(TASK TO COMPLETE): List each line of the records below that includes the string "catalogue", matching case exactly.

* * * * * * *

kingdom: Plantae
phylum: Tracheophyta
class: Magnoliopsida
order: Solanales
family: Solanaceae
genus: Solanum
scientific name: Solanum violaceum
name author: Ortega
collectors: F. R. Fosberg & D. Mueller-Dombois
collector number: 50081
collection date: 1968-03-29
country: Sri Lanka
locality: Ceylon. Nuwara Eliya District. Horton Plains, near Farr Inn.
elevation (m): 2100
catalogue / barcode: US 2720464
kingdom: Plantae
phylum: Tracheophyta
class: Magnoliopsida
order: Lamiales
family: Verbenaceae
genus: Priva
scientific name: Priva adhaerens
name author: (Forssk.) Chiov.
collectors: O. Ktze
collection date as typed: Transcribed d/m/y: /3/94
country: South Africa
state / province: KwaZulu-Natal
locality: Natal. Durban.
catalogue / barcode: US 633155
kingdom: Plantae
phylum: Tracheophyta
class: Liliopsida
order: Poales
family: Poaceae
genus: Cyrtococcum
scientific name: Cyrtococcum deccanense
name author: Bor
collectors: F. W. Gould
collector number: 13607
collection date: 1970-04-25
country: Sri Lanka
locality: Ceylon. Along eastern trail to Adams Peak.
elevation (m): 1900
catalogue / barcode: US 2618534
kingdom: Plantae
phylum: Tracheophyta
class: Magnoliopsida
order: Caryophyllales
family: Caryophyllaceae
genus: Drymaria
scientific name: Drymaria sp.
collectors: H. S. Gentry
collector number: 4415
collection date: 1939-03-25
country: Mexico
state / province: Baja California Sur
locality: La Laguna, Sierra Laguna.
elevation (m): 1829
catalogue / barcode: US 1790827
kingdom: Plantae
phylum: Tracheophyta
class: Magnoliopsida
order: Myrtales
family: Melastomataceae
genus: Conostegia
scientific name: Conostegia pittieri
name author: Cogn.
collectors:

* * * * * * *

(ANSWER IN FULL):
catalogue / barcode: US 2720464
catalogue / barcode: US 633155
catalogue / barcode: US 2618534
catalogue / barcode: US 1790827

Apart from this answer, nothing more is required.